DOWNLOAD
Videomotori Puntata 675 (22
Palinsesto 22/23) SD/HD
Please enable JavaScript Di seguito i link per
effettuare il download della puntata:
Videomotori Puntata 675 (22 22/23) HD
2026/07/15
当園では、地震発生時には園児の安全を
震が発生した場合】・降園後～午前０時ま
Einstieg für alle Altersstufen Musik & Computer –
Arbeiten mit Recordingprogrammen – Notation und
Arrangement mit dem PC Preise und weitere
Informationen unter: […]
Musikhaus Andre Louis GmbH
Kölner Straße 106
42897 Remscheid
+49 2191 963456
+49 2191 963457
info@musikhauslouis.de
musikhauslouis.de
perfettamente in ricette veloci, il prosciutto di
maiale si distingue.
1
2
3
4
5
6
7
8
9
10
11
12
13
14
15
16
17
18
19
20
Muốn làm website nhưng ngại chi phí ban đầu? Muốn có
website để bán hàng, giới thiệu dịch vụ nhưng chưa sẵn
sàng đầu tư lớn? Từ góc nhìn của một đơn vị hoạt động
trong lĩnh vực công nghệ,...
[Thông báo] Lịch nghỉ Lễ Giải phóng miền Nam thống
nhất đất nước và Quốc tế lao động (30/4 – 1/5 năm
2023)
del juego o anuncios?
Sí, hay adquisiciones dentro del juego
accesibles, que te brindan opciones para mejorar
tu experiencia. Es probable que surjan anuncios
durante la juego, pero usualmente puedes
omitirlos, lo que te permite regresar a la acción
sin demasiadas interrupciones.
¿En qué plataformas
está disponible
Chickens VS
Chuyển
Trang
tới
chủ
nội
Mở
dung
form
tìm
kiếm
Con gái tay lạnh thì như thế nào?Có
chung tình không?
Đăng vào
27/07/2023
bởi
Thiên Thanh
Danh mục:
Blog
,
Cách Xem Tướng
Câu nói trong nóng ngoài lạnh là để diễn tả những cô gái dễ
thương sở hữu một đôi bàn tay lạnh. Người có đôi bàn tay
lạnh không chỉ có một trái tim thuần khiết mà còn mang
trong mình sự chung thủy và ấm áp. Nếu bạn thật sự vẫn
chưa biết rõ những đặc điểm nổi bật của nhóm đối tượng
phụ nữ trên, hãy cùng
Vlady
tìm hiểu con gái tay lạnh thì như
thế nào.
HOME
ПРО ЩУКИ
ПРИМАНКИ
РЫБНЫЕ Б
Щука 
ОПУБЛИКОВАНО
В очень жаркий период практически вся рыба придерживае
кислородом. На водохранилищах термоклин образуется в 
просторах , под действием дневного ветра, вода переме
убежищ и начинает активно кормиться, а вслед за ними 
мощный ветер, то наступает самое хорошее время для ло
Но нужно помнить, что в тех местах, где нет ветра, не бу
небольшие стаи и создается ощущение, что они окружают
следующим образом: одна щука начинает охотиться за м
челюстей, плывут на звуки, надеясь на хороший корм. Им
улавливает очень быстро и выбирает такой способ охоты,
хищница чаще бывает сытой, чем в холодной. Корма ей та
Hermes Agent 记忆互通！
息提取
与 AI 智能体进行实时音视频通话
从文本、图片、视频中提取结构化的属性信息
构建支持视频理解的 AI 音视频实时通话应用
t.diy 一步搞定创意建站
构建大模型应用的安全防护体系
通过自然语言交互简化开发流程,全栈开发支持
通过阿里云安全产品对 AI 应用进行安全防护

————

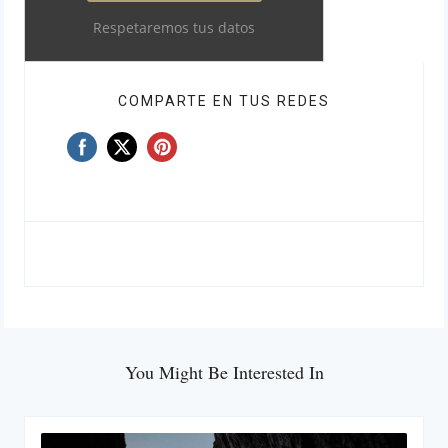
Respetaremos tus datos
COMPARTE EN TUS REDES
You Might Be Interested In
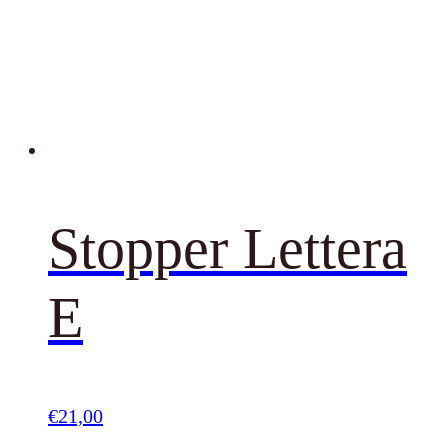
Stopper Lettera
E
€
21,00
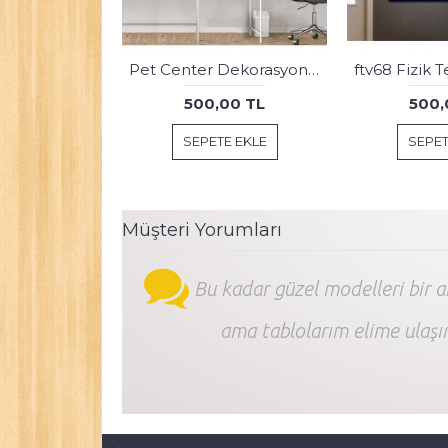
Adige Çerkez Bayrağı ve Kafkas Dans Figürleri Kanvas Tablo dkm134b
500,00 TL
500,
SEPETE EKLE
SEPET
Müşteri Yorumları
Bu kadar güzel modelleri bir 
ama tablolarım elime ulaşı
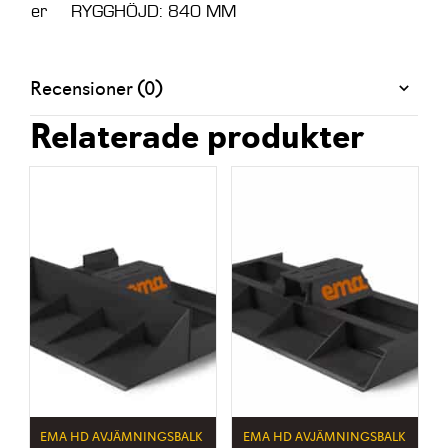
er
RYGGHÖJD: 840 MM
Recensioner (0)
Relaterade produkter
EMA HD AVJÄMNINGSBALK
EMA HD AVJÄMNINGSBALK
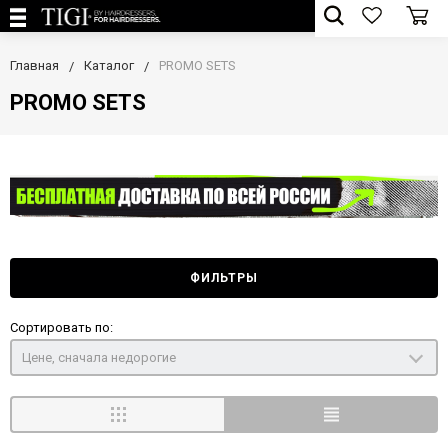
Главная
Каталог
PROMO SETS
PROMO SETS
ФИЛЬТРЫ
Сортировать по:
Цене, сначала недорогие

————

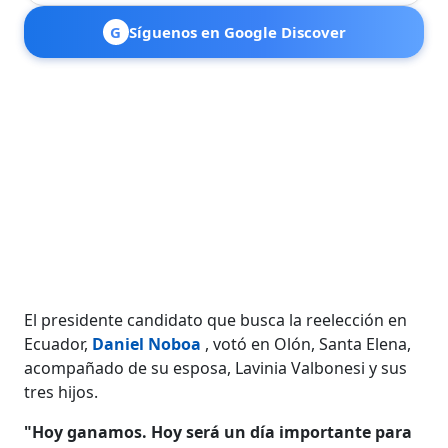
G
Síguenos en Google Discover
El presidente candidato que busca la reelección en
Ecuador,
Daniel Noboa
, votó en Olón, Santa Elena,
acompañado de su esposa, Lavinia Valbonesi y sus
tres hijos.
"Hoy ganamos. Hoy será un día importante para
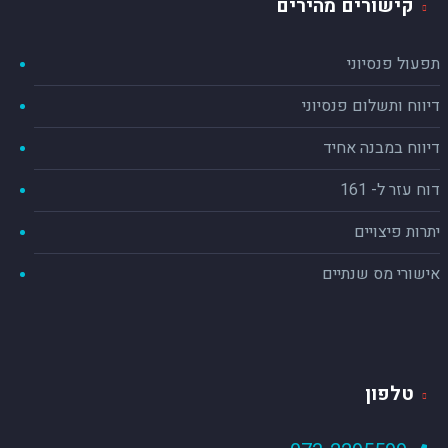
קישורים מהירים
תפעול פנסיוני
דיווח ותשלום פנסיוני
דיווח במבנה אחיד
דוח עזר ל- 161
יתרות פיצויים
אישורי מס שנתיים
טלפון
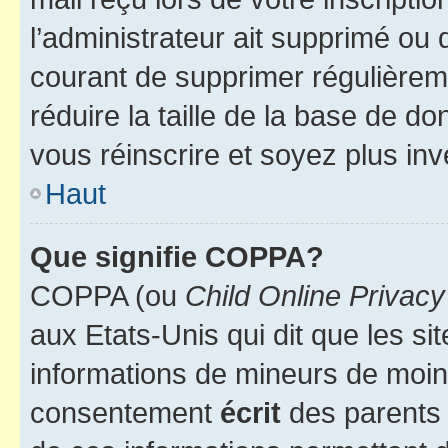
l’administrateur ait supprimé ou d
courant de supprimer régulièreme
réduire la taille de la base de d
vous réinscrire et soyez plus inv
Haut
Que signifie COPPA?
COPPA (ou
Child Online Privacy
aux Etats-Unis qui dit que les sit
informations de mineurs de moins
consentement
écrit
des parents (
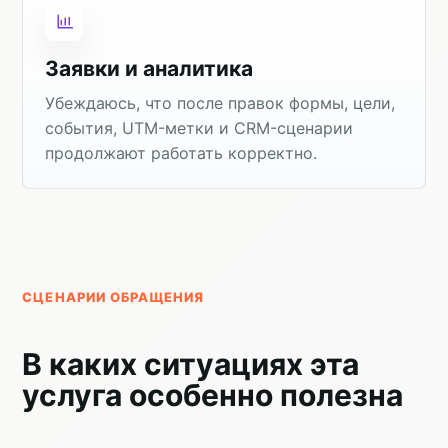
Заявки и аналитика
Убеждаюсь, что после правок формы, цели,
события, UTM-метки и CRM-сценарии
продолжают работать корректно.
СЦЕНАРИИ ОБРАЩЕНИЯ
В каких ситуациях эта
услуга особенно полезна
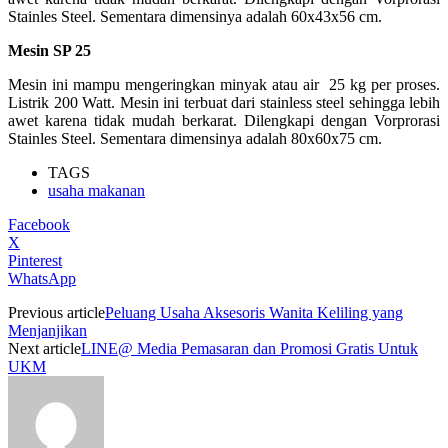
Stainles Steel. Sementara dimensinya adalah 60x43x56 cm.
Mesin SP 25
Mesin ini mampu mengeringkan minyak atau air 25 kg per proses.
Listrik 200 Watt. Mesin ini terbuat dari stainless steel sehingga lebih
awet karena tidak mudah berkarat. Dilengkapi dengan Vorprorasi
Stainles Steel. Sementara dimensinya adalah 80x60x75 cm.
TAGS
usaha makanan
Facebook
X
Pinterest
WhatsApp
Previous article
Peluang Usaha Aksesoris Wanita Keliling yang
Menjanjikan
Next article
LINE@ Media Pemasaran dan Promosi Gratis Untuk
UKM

————

◆ **WHAT THE TASK ASKS**
Go back to the listing above. Copy word for word the lines from the one with "t.diy 一步搞定创意建站" through the one with "通过阿里云安全产品对 AI 应用进行安全防护", and nothing more.

◆ **WRITTEN ANSWER**
t.diy 一步搞定创意建站
构建大模型应用的安全防护体系
通过自然语言交互简化开发流程,全栈开发支持
通过阿里云安全产品对 AI 应用进行安全防护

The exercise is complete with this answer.